## WORK TO COMPLETE:
**a.** According to the thread on on-disk text processing with JavaScript, on which two operating systems must the solution run?
**b.** Extend the thread on on-disk text processing with JavaScript, picking up after its last sentence.

## PAGE TEXT:
On-Disk Text Processing With Javascript - javascript

I have some html files that I need to do automated processing on, basically regex replaces, but also some more complex actions like copying select blocks of text from one file to another.
I want to create a series of scripts that will let me do this processing (it will need to be done more than once on different batches of files). It would be trivial to use Go for this (read the file into memory, regex, save to disk) but I am the only member of the project that's familiar with Go.
Javascript is a tad more ubiquitous, and I do have project members who are familiar with the language, so it's a better fit in that respect. If I'm not around later, someone else could edit the scripts.
Is there a simple way to write some JS scripts to do on-disk text processing? I'm looking for a cross-platform solution (OSX, Windows). Ideally, once the scripts are written, they can be executed by double-clicking an icon--there will be "not computer people" involved at some point.
Also, I'd like to be able to do some kind of alert/message box to inform the user of the success/failure of the script. (This may be a tall order, and is of secondary importance.)
What I've looked at:
Node.js was the first thing that popped into my head, because I know that it has file system access tools, and obviously regex capacity. But I've never used Node before, and based on the tutorials I've read, it seems like overkill for something this simple.
There's a whole slew of "javascript compiling" tools that you can find by googling around. Some are not cross-platform, some seem old or not actively maintained, etc. None of them caught my eye as easy to pick up and just write some JS scripts with.
Any thoughts?

Node.js is a simple solution and with it's framework you can create or later modify your script to your needs. This way you will not be locked down by someone else's code. And it is not that difficult to to use.
Here is a quick tutorial on accesing files using node.js
http://www.sitepoint.com/accessing-the-file-system-in-node-js/
And here is a quick tutorial on using a node module called Cheerio. It allow you to access html files using "jquery like syntax". You don't need to use regex.

## DATA PROVIDED:

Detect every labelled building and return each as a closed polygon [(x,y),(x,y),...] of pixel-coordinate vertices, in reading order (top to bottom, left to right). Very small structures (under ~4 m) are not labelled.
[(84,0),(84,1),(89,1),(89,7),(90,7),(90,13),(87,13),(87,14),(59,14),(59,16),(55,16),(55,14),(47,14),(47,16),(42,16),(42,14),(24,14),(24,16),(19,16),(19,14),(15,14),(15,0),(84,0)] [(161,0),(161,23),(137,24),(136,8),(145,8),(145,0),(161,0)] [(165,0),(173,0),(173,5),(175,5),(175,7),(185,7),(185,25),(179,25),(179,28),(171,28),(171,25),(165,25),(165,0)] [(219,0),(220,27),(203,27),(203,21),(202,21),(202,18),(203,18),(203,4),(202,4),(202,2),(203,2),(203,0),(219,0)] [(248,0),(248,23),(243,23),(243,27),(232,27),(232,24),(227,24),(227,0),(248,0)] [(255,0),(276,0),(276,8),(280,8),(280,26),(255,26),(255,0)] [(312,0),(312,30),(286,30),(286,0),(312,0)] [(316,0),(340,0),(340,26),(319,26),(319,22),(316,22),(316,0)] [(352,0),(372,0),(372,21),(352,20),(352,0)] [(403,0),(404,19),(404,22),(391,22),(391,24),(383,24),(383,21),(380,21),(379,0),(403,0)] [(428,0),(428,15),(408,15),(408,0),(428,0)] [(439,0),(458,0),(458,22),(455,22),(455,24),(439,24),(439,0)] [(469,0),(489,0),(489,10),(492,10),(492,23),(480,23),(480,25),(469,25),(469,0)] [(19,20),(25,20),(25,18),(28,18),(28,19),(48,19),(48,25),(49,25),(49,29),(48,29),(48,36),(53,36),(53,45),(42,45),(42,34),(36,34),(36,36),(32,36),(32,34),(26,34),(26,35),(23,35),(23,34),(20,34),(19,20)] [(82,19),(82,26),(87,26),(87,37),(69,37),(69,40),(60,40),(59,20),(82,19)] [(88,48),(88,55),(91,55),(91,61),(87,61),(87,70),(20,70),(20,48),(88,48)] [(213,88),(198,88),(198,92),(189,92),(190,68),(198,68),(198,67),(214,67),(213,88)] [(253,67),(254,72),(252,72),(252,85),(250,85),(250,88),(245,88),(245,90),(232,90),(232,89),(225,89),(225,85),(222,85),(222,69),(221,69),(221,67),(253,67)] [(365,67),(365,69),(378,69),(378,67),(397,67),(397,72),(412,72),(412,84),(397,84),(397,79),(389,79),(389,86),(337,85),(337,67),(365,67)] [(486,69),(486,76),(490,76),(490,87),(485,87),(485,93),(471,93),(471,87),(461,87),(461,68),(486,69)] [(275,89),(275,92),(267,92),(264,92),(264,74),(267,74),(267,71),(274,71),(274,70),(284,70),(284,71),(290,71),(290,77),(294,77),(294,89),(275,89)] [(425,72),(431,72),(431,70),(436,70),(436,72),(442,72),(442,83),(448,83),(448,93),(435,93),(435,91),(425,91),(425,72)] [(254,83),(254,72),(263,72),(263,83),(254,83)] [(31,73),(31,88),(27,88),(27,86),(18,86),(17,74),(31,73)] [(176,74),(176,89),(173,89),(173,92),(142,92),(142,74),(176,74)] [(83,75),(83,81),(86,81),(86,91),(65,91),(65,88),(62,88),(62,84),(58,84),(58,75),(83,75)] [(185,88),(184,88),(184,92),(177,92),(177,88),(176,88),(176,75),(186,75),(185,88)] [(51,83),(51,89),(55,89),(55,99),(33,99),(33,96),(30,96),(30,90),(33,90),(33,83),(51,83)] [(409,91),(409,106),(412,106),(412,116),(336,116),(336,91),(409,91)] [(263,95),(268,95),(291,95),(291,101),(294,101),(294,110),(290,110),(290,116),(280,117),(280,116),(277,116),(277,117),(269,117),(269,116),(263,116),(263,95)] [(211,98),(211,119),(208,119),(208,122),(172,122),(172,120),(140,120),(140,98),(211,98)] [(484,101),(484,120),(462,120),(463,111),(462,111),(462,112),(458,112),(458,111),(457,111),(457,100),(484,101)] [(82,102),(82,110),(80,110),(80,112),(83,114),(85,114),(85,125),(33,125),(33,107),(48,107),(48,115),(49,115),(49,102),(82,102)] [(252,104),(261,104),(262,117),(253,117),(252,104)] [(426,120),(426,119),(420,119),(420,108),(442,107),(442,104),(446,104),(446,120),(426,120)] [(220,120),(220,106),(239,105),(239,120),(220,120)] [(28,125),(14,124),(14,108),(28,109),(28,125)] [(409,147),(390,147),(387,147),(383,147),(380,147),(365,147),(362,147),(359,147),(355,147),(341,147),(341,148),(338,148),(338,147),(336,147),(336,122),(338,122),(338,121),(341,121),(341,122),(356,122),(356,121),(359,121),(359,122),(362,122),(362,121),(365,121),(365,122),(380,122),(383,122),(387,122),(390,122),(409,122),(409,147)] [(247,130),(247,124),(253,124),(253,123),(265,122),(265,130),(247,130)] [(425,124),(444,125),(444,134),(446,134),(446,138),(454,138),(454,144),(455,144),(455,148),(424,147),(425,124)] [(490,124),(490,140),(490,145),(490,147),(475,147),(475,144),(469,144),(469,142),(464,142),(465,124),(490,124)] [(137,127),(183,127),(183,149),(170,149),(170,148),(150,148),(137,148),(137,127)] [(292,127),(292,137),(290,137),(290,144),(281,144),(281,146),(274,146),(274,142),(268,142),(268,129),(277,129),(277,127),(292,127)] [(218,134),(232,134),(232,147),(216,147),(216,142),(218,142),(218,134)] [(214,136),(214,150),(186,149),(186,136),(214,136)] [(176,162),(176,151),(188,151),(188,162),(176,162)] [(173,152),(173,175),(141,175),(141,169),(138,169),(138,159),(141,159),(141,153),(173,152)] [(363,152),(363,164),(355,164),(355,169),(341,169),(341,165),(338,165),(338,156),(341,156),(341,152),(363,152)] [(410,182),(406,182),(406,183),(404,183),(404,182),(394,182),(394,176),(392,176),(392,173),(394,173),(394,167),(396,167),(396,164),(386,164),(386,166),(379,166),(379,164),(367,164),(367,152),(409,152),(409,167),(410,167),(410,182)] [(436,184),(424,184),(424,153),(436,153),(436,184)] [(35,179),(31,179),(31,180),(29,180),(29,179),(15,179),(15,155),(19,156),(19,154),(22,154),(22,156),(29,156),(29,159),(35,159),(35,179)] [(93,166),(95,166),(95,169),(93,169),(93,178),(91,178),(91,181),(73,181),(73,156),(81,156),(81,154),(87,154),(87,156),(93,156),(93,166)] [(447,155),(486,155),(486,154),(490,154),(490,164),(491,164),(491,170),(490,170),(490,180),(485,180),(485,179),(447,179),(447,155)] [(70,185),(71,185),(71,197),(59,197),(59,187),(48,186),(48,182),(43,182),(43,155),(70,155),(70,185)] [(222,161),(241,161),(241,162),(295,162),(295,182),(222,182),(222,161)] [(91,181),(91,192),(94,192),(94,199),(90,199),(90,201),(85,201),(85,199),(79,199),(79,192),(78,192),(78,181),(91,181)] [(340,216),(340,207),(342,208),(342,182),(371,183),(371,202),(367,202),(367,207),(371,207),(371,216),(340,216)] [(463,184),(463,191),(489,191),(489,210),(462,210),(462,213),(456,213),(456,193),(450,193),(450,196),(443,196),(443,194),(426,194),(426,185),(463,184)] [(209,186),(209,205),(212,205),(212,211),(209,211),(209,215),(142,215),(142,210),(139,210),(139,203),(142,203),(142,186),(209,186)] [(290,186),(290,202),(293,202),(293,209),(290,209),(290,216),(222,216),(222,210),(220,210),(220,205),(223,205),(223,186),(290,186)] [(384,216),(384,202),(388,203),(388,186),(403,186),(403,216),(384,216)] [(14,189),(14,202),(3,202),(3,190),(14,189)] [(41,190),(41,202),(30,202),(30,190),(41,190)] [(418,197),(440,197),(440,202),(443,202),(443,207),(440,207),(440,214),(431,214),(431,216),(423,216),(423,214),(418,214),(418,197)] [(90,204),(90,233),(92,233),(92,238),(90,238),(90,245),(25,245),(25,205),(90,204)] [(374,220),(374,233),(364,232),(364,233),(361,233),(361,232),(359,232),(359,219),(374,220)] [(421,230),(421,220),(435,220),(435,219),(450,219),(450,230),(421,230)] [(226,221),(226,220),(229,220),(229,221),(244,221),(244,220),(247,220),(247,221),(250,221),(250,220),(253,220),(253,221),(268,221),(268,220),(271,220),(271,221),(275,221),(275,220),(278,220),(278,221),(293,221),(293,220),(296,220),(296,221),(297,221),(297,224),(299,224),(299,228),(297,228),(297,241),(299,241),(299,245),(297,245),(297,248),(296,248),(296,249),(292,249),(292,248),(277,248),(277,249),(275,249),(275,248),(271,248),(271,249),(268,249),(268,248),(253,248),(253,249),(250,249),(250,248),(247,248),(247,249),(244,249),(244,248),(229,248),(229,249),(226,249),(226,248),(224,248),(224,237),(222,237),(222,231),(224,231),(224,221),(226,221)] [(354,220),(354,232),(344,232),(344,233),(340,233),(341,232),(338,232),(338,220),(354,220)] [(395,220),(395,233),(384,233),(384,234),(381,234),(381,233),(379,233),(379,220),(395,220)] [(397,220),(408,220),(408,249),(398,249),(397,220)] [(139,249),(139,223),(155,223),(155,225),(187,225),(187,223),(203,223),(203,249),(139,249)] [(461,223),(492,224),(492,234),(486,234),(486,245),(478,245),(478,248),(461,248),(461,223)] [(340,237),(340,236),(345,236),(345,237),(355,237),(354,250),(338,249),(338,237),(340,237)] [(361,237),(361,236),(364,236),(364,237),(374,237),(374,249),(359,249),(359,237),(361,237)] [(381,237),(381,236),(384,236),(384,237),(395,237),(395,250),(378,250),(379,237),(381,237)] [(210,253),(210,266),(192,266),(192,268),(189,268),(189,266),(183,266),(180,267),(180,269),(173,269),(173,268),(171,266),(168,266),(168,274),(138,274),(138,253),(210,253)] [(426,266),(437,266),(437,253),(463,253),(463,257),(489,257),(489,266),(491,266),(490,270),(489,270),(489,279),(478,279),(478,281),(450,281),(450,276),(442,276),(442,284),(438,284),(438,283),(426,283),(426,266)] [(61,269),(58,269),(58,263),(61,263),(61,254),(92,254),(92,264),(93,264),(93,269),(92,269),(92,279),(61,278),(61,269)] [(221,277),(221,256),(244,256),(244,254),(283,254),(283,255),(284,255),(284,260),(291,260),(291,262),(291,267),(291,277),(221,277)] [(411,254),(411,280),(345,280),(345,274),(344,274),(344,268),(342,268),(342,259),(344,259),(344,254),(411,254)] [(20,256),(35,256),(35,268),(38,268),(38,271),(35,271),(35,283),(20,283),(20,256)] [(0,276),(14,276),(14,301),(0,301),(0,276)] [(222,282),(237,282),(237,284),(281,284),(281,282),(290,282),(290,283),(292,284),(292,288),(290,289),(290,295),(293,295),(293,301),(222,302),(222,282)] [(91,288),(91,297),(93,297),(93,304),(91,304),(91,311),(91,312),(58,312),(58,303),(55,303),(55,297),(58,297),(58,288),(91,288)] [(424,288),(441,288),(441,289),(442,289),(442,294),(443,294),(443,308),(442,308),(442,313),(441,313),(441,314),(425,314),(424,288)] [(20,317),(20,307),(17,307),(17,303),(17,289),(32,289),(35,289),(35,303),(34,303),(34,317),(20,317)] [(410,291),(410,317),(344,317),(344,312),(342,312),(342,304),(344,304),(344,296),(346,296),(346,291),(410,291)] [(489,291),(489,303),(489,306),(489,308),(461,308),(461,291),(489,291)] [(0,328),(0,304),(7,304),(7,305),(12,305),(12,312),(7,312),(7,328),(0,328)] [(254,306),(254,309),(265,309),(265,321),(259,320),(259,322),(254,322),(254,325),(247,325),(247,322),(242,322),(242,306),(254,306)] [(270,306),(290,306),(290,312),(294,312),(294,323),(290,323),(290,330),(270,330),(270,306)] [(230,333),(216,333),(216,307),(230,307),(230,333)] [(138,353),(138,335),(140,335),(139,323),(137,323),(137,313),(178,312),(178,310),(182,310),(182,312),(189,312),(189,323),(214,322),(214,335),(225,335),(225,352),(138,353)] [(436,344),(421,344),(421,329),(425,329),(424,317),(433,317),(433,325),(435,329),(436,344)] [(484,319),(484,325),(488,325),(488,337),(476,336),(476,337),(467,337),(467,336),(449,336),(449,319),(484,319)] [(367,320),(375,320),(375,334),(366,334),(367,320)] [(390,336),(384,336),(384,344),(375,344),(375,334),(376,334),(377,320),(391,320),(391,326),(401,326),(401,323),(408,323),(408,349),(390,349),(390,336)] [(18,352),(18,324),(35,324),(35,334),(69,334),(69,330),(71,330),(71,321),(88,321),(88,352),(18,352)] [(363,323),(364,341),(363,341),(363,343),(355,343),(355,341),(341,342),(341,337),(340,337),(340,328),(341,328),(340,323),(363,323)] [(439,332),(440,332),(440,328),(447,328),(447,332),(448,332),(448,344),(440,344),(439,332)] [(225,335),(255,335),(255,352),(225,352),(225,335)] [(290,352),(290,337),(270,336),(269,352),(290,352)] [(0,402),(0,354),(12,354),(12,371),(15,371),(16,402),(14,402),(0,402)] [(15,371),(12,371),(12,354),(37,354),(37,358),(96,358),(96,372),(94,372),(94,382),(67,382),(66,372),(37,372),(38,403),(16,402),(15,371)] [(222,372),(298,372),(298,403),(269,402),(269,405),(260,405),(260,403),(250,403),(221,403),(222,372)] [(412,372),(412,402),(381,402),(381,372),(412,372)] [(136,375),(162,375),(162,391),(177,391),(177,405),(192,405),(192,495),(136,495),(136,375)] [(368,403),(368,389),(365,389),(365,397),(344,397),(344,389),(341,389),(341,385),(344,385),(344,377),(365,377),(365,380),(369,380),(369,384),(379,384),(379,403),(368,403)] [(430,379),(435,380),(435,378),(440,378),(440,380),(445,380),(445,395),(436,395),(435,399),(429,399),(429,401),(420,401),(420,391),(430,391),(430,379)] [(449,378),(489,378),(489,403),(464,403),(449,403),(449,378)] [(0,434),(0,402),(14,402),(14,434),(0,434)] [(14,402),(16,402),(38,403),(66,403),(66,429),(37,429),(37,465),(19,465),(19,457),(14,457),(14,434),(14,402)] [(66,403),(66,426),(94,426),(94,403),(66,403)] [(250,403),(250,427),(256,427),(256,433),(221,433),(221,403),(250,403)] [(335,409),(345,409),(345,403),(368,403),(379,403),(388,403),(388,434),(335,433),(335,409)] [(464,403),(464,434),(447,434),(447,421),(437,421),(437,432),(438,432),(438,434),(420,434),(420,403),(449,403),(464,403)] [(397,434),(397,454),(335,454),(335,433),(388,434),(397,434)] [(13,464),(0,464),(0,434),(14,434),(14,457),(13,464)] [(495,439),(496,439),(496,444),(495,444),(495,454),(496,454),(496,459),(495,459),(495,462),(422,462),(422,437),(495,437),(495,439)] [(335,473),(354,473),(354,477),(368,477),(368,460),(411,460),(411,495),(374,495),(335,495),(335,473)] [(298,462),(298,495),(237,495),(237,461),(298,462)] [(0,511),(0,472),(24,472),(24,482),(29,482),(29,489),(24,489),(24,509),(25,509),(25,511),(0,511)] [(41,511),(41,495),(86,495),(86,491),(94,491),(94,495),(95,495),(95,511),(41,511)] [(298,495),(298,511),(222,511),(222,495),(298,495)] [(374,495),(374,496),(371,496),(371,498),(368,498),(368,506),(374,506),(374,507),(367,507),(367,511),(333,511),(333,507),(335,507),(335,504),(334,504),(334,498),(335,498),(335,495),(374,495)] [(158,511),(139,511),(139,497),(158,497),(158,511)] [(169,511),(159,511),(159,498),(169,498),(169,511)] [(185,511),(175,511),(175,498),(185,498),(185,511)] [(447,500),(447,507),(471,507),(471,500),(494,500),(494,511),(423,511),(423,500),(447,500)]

## EXPECTED RESPONSES:
**a.** OSX and Windows.

**b.**
http://maxogden.com/scraping-with-node.html
I worked on a project for a client once and it required parsing thru hundreds of html files to check and replace certain image files based on certain criterias. I wasn't familiar with node at the time so I read some tutorials and wrote the script in about an hour.
And as long as Nodejs' path is set, you can run it on the command line.

Some tips:
You need any kind of DOM HTML parser, not only JS nor specifically JS.
You can do that thing with Java with use of jTidy or jSoup libraries (I've used second one few times). It's pretty simple language to learn if you know JS and IDE like Netbeans helps a lot. So can be made quickly with that.
You can use PhantomJS to create some job files and create shell/batch code to run them on some files. You might need to write a generator for job files (like taking a list of files, creating job files for each and running them).
You can use Node.js which isn't much overkill, I'm sure any solution won't be trivial.
You can create an ETL for processing with for example Pentaho ETL (which has JS embedded as one of two scripting languages... but without DOM parser - for that one you would need to use a bit of Java there and some library in way similar to this article).
You can also do that with PHP with Simple HTML DOM Parser - so you can make a service online (or on local server) that takes those html files and throws out processed ones.

First I think you underestimate the complexity. The statement
"It would be trivial to use Go for this (read the file into memory,
regex, save to disk) but I am the only member of the project that's
familiar with Go."
is probably false. Parsing HTML with RegExp is just a bad idea. (Google it and you will see why)
Second, if you can trivially write the code using RegExps in Go, you can just as easily write the same thing in Javascript. They both support RegExp and file operations. If you are unsure about the Javascript/Node.js details, I suggest writing the trivial solution in Go and then translate the thing into Javascript with a colleague.
Since Javascript is a script language, writing command line utilities in Node.js is straight forward.
Some pointers to get you started
RegExp in Javascript
Building command line apps in Node.js

Related

Parsing and Modifying local HTML with Node.js

I kind of have a weird question that's probably very basic. I'm pretty new to web development and front-end stuff in general.
Premise
First of all, my only real other experience with JS is using node.js to make a discord bot, as well as use D3 to make some basic GUI stuff.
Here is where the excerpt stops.